As anticipated, a new large language model (LLM), Grok-2, from Elon Musk’s sister company xAI, launched last night within the mobile app for the social network X. Available through the Premium ($7/month) and Premium+ ($14/month, ad-free) subscription tiers, Grok-2 comes in two sizes: Grok-2 and Grok-2 mini. Grok-2 excels in diverse tasks such as chat, coding, reasoning, and vision applications, while Grok-2 mini is a compact, efficient version designed for faster responses to simpler text prompts.
Grok-2’s standout feature is its image generation capability, developed in partnership with Black Forest Labs and its impressive open-source diffusion AI model, Flux.1. Remarkably, Grok-2 surpasses AI models from major competitors, including OpenAI (GPT-4o), Anthropic (Claude 3.5 Sonnet), and Google (Gemini Pro 1.5) in third-party benchmark tests.
Notably, Grok-2 and Grok-2 mini excelled across significant benchmarks such as GPQA, MMLU, MMLU-Pro, MATH, HumanEval, MMMU, MathVista, and DocVQA. The lmsys-chatbot community, where companies often test AI models under pseudonyms, congratulated xAI on this achievement.
AI influencer Ethan Mollick from the University of Pennsylvania noted the emergence of five models in the GPT-4 class: GPT-4o, Claude 3.5, Gemini 1.5, Llama 3.1, and Grok-2. Musk celebrated his "hardworking xAI team!" on the platform.
Despite Grok-2's robust performance across various benchmarks, its integration with Flux.1 for image generation has captured significant attention.
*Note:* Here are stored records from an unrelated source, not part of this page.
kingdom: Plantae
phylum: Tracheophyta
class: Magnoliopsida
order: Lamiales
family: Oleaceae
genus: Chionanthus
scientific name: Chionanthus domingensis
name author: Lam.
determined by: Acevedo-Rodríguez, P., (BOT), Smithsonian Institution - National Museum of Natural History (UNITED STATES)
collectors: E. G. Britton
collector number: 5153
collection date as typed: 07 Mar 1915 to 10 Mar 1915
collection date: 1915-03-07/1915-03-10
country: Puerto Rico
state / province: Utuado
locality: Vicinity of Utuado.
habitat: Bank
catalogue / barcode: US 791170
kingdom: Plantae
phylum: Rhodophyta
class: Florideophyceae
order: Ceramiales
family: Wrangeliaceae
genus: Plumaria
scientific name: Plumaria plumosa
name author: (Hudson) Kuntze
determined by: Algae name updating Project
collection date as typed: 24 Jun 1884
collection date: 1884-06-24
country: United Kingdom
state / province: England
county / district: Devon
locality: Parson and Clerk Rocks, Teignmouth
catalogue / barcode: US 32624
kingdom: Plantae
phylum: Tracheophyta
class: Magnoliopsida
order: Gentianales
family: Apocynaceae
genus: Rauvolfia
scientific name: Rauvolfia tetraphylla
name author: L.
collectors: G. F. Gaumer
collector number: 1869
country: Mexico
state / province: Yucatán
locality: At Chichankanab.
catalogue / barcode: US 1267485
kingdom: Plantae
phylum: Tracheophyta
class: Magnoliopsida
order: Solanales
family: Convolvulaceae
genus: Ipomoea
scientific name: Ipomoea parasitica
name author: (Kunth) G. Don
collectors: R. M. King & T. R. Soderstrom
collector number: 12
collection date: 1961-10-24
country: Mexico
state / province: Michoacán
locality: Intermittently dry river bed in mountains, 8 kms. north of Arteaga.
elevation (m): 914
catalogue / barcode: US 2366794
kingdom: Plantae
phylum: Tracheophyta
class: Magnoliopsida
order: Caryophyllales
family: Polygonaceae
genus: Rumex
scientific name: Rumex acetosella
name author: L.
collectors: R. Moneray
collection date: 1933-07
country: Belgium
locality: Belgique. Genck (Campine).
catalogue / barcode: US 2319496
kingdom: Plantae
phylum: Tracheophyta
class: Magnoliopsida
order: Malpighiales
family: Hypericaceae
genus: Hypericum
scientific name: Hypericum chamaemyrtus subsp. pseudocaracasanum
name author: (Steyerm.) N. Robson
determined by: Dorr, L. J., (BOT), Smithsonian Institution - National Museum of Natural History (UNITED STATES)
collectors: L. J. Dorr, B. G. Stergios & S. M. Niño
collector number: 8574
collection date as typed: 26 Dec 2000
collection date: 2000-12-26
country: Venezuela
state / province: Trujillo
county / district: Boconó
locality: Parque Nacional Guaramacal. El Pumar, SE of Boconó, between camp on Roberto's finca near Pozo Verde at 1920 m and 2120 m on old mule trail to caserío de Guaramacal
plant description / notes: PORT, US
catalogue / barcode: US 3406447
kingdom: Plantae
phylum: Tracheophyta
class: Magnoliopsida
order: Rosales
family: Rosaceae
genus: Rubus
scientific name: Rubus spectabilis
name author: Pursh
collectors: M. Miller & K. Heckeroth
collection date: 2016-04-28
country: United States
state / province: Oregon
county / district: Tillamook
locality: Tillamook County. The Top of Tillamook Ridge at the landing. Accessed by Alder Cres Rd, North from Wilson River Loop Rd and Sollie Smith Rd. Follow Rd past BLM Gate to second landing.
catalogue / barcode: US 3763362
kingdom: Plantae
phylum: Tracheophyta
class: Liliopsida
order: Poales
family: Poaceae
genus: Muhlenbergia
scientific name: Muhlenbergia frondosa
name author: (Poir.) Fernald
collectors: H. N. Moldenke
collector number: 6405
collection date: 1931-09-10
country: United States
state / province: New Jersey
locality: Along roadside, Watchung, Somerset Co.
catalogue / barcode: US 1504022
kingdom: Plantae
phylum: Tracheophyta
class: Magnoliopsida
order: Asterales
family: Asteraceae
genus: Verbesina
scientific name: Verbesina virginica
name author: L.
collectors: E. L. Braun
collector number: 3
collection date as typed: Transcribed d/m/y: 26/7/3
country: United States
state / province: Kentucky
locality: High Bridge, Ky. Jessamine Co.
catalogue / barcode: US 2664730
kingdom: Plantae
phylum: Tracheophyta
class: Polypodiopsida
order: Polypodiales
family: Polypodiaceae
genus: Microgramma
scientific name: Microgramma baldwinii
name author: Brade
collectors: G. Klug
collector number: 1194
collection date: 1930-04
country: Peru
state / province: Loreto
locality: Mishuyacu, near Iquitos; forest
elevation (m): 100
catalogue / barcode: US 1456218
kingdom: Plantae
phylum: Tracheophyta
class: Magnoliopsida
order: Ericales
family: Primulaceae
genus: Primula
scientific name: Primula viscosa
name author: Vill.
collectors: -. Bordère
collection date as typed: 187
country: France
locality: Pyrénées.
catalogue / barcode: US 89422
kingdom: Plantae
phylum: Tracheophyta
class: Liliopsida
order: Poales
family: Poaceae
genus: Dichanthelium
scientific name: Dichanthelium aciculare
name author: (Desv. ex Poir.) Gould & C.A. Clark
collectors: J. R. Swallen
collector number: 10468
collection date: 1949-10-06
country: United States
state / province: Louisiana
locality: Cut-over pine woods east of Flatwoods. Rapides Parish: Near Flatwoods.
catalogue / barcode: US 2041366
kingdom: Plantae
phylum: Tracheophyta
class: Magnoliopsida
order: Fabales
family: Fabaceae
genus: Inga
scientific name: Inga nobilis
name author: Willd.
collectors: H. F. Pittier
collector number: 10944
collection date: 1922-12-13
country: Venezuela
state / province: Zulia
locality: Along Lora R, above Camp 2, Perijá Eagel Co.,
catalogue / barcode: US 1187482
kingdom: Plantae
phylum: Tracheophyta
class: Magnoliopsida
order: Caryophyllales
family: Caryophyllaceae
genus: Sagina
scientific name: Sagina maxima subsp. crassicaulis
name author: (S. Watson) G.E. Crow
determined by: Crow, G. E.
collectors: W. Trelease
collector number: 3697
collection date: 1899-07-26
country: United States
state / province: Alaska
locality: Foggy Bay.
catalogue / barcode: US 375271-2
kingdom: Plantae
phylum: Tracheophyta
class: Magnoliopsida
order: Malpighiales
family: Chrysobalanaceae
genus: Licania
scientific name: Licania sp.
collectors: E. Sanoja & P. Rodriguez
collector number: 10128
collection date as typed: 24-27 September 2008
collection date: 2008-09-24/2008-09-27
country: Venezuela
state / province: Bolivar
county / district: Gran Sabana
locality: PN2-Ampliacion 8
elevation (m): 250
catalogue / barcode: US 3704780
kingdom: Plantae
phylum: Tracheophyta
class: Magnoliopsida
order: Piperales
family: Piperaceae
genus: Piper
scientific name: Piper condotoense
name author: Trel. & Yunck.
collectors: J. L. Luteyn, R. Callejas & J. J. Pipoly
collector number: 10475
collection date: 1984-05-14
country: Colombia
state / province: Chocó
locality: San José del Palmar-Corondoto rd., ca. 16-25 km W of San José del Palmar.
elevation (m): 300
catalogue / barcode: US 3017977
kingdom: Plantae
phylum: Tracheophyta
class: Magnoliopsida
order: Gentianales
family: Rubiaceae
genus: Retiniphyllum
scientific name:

Before Grok-2's release, Flux.1 was already renowned in AI art circles for producing strikingly photorealistic images. The model allows users to generate images based on text prompts, similar to how OpenAI integrated DALL-E 3 into ChatGPT. Users of Grok-2 have reported that the image generation feature is notably permissive, producing controversial images of public figures like U.S. presidential candidates Kamala Harris and Donald Trump.
Unlike other leading image generators such as Midjourney and DALL-E 3, which restrict controversial content, Grok-2's more liberal approach aligns with Musk's "free speech" philosophy for X. However, this raises concerns regarding the potential for deepfakes and misinformation online. As user @Omiron33 expressed, "Yes, we’ve had MJ and Flux, but this is the first to make it usable and quick. Advertising, propaganda, and everything good or bad that comes with that just happened (IMO, the good outweighs the bad)."